This might be the biggest crisis Facebook has faced since its founding, and the company's initial response has not helped.
The proposed departure of the company's data security chief, Alex Stamos, has spread anxiety through the company internationally, and it is being reported that this opened up already significant divisions within the company about just how transparent it should be.
The leadership question goes higher, however, to Mark Zuckerberg. When it was first suggested that Russia may have used the platform to interfere in the 2016 election, Zuckerberg initially described that as a "pretty crazy idea". Months later he recanted, and announced a raft of measures to address the viral spread of disinformation.
This time, following the dogged and undercover reporting of Channel 4 News, The Observer and The New York Times, Facebook has responded with the bold assertion that tens of millions of people having their data scraped and passed on to a third party does not constitute a data breach.
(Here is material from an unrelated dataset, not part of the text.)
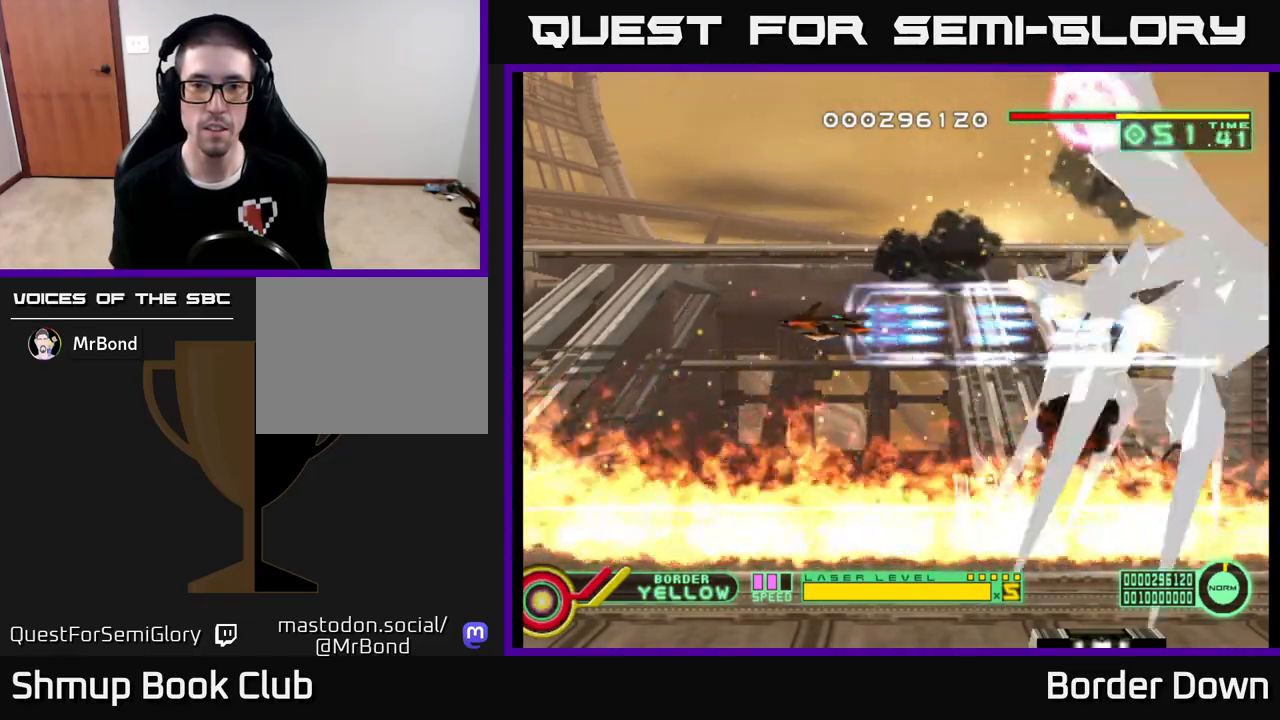
{"buttons": ["A"], "left_stick": "center", "right_stick": "center", "events": []}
Both Facebook and Cambridge Analytica deny any wrongdoing or breaking the law.
And therein lies the rub. If this indeed isn't a data breach; if it doesn't strike these companies as a cause for alarm; and if what has happened is legal, then that might be the very reason that Facebook's users - all two billion of them - should be worried.
A message to sell
Facebook has grown dizzyingly rich by operating what is in effect a mass surveillance tool. Most users have no idea just how much social media companies know about them. The business model that has made Facebook very rich is based on the quality of that data. Facebook uses that data to sell your attention to advertisers. Advertisers use smart messaging to influence behaviour, and try to get us to buy their products.
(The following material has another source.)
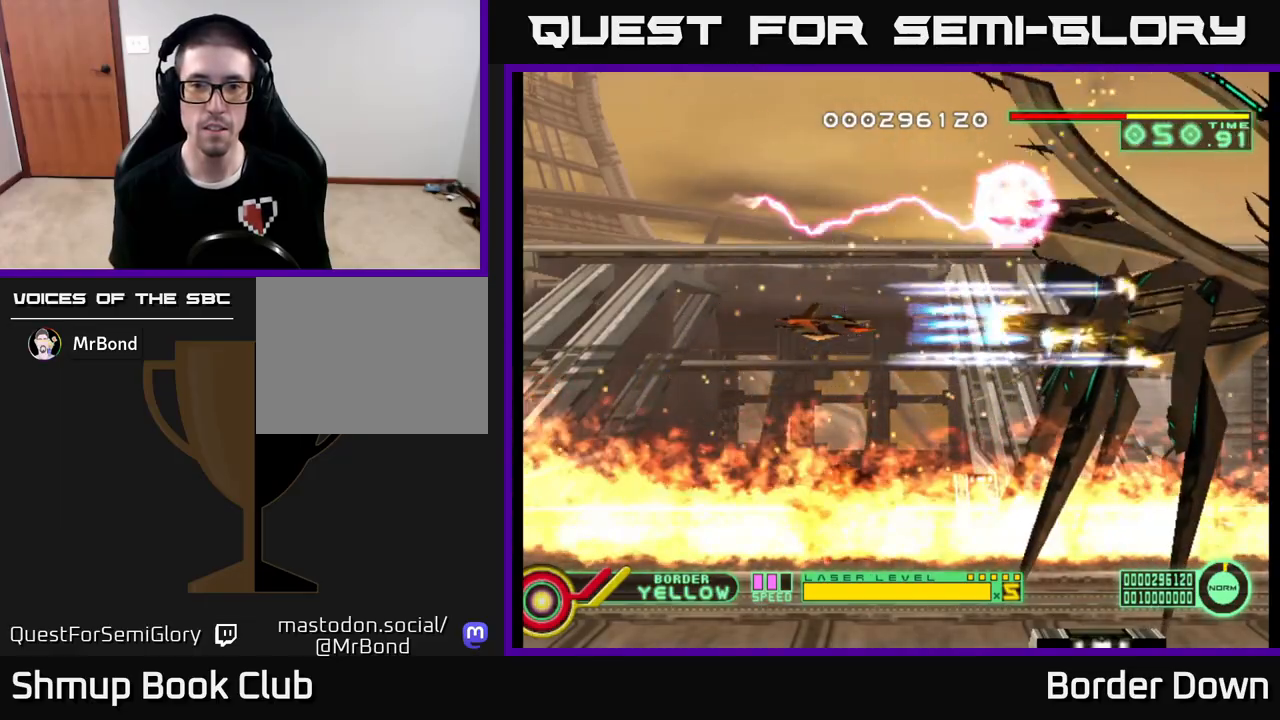
{"buttons": ["A"], "left_stick": "center", "right_stick": "center", "events": [[17, "DPAD_DOWN", "down"], [250, "DPAD_RIGHT", "down"], [350, "DPAD_DOWN", "up"], [433, "DPAD_RIGHT", "up"], [433, "DPAD_UP", "down"], [500, "DPAD_UP", "up"]]}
As Hugo Rifkind wrote in The Times, what has happened now is that Facebook, the biggest and most powerful social media platform, has gone from selling mere products to selling politics, too. Political operatives, whether they be from democracies or not, also want to use smart messaging to influence behaviour, in order to get us to vote for a particular candidate, or to undermine a consensus and degrade the truth.
A smart corporate response from Facebook would grant that the remarkable innovations and technology that have created its news feed, an often addictive and for now free product, are now being exploited for goals that are not always socially desirable.
Instead the company's instinct was to alight on a technicality, and say this was no data breach, despite the fact that it suspended the accounts of Cambridge Analytica and its whistleblower, Chris Wylie. Now at last the company is stepping into gear, calling a meeting of all staff to address concerns and answer questions.
Several different investigations on both sides of the Atlantic are now underway. Mark Zuckerberg may not want to appear before the DCMS Select Committee, but he will have to make a public pronouncement soon enough. Blog posts alone won't do.
Open and connected?
It must never be forgotten that, with all the zeal that has become customary in the world of superstar tech firms, Facebook executives talk about their company in missionary terms. We're on a mission, they say, to make the world more open and connected.
There is a tension, then, between the liberal inclinations of some Facebook staff - though of course the company as a whole is politically neutral - and the fact that a British company on whose board Steve Bannon sits may have used the platform to help President Trump gain office. Of course, Cambridge Analytica's power could be wildly over-stated, and we don't yet know sufficient detail on Russian misbehaviour on the platform.
There is a tension between the globalist outlook of a company that hires supremely clever graduates from around the world, and the more nationalist tendencies of the current White House administration.
And there is a tension between the self-declared mission to champion openness, and the fact that Mark Zuckerberg, for reasons still unclear, seemed to be unavailable for comment as lawmakers demanded to hear from him.
At some point, these tensions become unbearable. A month ago ago, I said Facebook may have peaked, in influence if not in wealth. I wonder if Alex Stamos's departure will persuade some staff there of this thesis.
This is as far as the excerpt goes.